(Records from a collection)
*****

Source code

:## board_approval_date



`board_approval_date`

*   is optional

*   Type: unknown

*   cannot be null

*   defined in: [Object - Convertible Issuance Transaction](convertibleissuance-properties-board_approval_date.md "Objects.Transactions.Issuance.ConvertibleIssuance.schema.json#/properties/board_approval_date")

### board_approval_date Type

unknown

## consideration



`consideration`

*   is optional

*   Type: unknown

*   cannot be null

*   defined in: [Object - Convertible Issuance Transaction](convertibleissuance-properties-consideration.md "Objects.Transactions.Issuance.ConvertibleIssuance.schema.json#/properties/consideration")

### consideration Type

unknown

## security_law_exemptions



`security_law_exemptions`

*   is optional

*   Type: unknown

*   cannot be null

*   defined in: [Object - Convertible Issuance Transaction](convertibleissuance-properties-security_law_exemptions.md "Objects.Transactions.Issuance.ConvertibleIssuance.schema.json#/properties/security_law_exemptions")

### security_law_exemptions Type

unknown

*****

» Task details
Each line of the data that has the string "defined" should be returned.

» Your solution
*   defined in: [Object - Convertible Issuance Transaction](convertibleissuance-properties-board_approval_date.md "Objects.Transactions.Issuance.ConvertibleIssuance.schema.json#/properties/board_approval_date")
*   defined in: [Object - Convertible Issuance Transaction](convertibleissuance-properties-consideration.md "Objects.Transactions.Issuance.ConvertibleIssuance.schema.json#/properties/consideration")
*   defined in: [Object - Convertible Issuance Transaction](convertibleissuance-properties-security_law_exemptions.md "Objects.Transactions.Issuance.ConvertibleIssuance.schema.json#/properties/security_law_exemptions")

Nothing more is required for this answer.